Food & beverage manufacturers today face a number of key manufacturing operational challenges. Among others, these include ensuring consistent brand and product quality, taste, and safety from batch to batch day after day, year after year…while simultaneously lowering the costs of production and packaging to compensate for rising ingredient and regulatory costs. Food & beverage plants also operate in a complex regulatory environment relative to food safety, traceability, nutrition and health, and sustainability. Supply chain challenges can also be daunting,
New solutions enabled by digital technologies and a converged OT/IT infrastructure can help. Many of the industry’s manufacturing challenges are a result of shifting market demands. With a rapidly growing population in emerging economies that is both more affluent and urban, new approaches, methods, and processes are needed. Plants must be ready to embrace a digital, traceable supply chain and enable a #digital factory and smart manufacturing solutions that provide real-time visibility of performance, the ability to predict future demand and equipment failures, and the ability to measure the impact of current decisions on future operation results.
Smart Manufacturing focuses on getting information from the supply chain, such as production forecast, as well as having full traceability of operations. As a result, plants must be able to attract a modern workforce capable of deploying the latest Smart Manufacturing technologies and provide these technologies to its workers. Currently, many of these processes are operated by experienced baby boomers who make up about 50 percent of a total workforce, but are approaching retirement age. To compensate for this, food & beverage manufacturers will need to capture and manage knowledge and incorporate new workflow processes. A new workforce, mostly consisting of millennials, needs new tools and workflows to meet the challenges of flexible, agile production.
Digital transformation enables a host of technologies that can help food & beverage manufacturers enhance safety and quality. Simulation technology can be used to help design, control and operate complex processes. Companies can use simulation technology to efficiently model complex processes, validate design performance, and train operators. The result is reduced product variability, improved performance, and reduced production risks and downtime.
Supply chain complexity is one of the key concerns of food & beverage companies. The high-volume, transaction-intensive and perishable nature of the supply chain presents significant challenges. This is an area where digital technologies play a role in improving operations by providing an integrated solution for planning and scheduling. Digital technologies can bring together, for example, feedstock data management, planning, scheduling and envelope optimization activities. This can reduce operational risk and shrink the gap between plan and actual results. The result is increased end-to-end throughput and reduced logistics costs.

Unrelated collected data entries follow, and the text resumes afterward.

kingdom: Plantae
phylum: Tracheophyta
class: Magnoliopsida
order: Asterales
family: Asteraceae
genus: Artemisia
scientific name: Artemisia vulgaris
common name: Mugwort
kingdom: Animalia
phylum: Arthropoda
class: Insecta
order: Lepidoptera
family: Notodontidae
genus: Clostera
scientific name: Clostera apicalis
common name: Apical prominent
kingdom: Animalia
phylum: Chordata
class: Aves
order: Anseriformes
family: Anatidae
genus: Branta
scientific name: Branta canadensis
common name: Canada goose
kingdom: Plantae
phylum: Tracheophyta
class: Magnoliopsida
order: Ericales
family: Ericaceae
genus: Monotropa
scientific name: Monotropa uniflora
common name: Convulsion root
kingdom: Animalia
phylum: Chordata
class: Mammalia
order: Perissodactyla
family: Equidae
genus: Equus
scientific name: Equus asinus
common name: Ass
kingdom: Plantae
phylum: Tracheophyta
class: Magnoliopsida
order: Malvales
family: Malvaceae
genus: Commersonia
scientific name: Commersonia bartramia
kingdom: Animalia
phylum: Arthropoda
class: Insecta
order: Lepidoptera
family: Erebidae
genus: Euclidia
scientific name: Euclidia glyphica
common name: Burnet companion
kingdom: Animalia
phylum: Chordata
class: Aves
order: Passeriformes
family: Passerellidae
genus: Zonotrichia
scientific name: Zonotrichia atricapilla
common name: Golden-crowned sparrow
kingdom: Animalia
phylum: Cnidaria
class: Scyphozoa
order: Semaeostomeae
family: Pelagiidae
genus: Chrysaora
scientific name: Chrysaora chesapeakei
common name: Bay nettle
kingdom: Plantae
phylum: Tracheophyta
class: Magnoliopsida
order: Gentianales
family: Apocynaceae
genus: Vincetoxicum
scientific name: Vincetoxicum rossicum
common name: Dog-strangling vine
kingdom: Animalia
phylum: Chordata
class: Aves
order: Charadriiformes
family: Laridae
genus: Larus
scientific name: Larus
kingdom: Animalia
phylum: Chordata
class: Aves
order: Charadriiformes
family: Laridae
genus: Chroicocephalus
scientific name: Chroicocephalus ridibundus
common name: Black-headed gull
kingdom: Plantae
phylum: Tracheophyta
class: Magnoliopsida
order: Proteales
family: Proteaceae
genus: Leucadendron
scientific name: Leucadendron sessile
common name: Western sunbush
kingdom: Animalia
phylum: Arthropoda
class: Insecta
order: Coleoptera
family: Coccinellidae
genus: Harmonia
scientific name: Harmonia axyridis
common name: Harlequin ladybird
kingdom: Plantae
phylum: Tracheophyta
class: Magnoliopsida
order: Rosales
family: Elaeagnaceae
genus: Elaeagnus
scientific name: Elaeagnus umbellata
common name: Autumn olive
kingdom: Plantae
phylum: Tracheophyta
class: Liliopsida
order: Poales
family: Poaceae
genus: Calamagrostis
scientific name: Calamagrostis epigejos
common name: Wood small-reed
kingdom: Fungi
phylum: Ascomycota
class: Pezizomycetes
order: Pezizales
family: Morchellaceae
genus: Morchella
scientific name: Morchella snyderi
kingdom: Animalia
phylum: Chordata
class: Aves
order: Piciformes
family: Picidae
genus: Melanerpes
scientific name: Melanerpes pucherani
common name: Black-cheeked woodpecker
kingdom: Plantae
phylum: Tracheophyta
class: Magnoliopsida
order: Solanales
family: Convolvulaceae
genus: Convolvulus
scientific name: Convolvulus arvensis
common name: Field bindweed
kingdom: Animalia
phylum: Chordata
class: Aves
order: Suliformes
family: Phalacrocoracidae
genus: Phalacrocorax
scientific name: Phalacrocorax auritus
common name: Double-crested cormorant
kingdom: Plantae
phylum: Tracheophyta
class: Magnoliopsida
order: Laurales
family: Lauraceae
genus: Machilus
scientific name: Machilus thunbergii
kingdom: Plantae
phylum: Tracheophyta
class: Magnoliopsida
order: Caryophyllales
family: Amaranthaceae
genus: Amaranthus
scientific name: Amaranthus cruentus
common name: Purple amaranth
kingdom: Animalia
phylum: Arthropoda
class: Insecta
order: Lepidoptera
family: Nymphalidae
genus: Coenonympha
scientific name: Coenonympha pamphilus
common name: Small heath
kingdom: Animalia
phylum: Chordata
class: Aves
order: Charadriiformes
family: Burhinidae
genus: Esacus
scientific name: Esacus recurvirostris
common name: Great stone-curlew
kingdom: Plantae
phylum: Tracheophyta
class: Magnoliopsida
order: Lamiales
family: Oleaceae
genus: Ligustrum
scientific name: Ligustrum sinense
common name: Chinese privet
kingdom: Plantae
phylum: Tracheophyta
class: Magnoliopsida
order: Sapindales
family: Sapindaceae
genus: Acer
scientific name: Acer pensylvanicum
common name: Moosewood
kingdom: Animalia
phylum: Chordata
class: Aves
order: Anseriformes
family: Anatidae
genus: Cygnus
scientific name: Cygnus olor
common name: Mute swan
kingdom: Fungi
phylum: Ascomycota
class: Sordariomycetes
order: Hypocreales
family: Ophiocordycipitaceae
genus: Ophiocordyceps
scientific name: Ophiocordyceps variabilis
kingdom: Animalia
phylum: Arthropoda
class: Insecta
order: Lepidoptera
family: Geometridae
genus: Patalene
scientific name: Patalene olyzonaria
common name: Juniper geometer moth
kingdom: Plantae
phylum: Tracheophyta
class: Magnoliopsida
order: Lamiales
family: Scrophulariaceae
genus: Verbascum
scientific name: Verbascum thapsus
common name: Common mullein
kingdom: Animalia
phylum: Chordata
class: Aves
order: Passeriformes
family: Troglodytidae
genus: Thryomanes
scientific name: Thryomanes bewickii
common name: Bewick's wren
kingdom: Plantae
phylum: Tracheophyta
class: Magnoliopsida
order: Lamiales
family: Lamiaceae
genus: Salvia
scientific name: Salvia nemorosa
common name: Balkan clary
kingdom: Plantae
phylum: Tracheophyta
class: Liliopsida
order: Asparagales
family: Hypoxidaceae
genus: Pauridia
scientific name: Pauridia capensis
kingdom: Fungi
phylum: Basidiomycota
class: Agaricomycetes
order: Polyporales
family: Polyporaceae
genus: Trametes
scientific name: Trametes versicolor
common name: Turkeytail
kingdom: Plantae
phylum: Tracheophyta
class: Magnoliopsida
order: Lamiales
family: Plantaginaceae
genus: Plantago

For key operations that are usually not well managed, such as clean in place, digital technologies enable effective monitoring and optimization. Digital technologies enables plants to collect information needed to document evidence of proper cleaning and detect causes of waste in water, chemical products or energy, as well as production lost opportunities. The result is increased plant productivity, reduced water, energy and chemical products waste; and the ability to document evidence of proper cleaning operations.
This all requires a converged operations technology (OT) and information technology (IT) architecture –often leading to some “friction” between and a rapid learning curve for both IT and OT groups. Within food & beverage plants, OT/IT convergence has meant that IT personnel often have to learn what terms such as “real time,” “non-stop,” and “deterministic” mean in the operations context; and OT personnel are rapidly discovering the advantages of leveraging the latest IT-based approaches.
This OT/IT convergence trend increases the need for tighter integration and more information and analytics from all manufacturing assets, including legacy automation systems. It also contributes to the adoption of cloud computing and Big Data applications, which in turn drive the need for high-availability systems to help eliminate unscheduled downtime.
OT/IT convergence is one of the enablers of edge control, a converged control architecture that can provide the critical capability to manage manufacturing assets on premise as well as from the Cloud, depending on the plant’s needs. This includes connected control platforms with remote access, advanced automation, and operator override capabilities. Local control and firewall protection for cybersecurity are also available to maximize the benefits, especially for mission-critical applications.
Food & beverage manufacturers deploying a simplified OT/IT infrastructure can reduce both technical and business risks by providing solutions that are readily maintainable by plant operations and maintenance personnel. OT/IT infrastructure enables a very reliable integration of disparate equipment and system information for end-to-end production visibility and traceability, along with automated data collection for efficiency and analysis. A flexible and robust OT/IT infrastructure is often the easiest path to address both existing application needs, as well as achieving digital transformation initiatives. In summary, a modern OT/IT infrastructure can help food & beverage companies address their manufacturing challenges and make a positive impact to their productivity and profitability.